Carrying baskets, coolers, and Thermos jugs, everyone followed Reverend Emmett’s mother up the flagstone walk. They entered the front hall with its slate floor and center staircase, and several people said, “Ooh!”
“Quite a joint,” Doug murmured to Bee.
Bee hushed him with a look.
They crossed velvety rugs and gleaming parquet and finally arrived in an enormous sun porch with a long table at its center and modern, high-gloss chairs and lounges set all about. “The conservatory,” Reverend Emmett’s mother said grandly. She was a small, finicky woman in a matched sweater set and a string of pearls and a pair of chunky jeans that seemed incongruous, downright wrong, as if she’d forgotten to change into the bottom half of her outfit. “Let’s spread our picnic,” she said. “Emmett, did you bring the tablecloth?”

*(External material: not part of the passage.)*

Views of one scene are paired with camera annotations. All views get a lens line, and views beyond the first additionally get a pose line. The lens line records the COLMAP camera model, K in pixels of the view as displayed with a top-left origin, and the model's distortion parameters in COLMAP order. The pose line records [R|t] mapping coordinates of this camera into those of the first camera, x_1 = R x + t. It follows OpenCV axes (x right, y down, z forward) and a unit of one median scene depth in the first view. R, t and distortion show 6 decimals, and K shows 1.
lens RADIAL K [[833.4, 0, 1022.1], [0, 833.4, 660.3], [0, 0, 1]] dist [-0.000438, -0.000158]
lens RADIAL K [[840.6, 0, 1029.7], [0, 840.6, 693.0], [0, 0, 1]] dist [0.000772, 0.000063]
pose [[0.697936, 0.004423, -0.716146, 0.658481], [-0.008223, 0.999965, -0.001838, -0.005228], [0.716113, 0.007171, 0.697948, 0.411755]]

“I thought you were bringing that.”
“Well, never mind. Just put my potato salad here at this end.”
Reverend Emmett wore a sporty polo shirt, a tan windbreaker, and black dress trousers. (He and his mother belonged in Daphne’s block set, the one where you mismatch heads and legs and torsos.) He p
ut a covered bowl where she directed, and then the others laid out platters of fried chicken, tubs of coleslaw, and loaves of home-baked bread. The table—varnished so heavily that it seemed wet—gradually disappeared. Streaky squares of sunlight from at least a dozen windows warmed the room, and people started shedding their coats and jackets. “Dear Lord in heaven,” Reverend Emmett said (catching Doug with one arm half out of a sleeve), “the meal is a bountiful gift from Your hands and the company is more so. We thank You for this joyous celebration. Amen.”

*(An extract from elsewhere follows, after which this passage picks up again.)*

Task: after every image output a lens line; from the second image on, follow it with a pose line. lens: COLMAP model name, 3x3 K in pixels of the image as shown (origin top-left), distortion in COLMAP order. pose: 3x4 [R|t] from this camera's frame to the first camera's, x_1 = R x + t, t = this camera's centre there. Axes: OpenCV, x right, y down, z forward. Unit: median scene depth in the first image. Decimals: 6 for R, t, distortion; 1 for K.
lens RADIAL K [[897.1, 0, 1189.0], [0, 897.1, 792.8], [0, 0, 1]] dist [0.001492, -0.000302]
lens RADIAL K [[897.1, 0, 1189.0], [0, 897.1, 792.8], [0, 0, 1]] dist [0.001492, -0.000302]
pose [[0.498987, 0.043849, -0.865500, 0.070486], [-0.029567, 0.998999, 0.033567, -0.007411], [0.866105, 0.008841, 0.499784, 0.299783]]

It was true there was something joyous in the atmosphere. Everyone converged upon the food, clucking and exclaiming. The children turned wild. Even Agatha, ponderously casual in a ski sweater and stirrup pants, pushed a boy back with shy enthusiasm when he gave her a playful nudge at the punch bowl. The members steered the guests magnanimously toward the choice dishes; they took on a proprietary air as they pointed out particular features of the house. “Notice the leaded panes,” they said, as if they themselves were intimately familiar with them. The guests (most as suspicious as Doug and Bee, no doubt) showed signs of thawing. “Why, this is not bad,” one silver-haired man said—the father, Doug guessed, of the hippie-type girl at his elbow. Doug had hold of too much dinner now to shake hands, but he nodded at the man and said, “How do. Doug Bedloe.”
“Mac McClintock,” the man said. “You just visiting?”
“Right.”
“His son is Brother Ian,” the hippie told her father. “I just think Brother Ian is so faithful,” she said to Doug.
“Well … thanks.”
“My daughter Grade,” Mac said. “Have you met?”
“No, I don’t believe we have.”
“We’ve met!” Gracie said. “I’m the one who fetched your grandchildren from school every day when your wife was in the hospital.”
“Oh, yes,” Doug said. He didn’t have the faintest memory of it.
“I fetched the children for Brother Ian and then Brother Ian closed up the rat holes in my apartment.”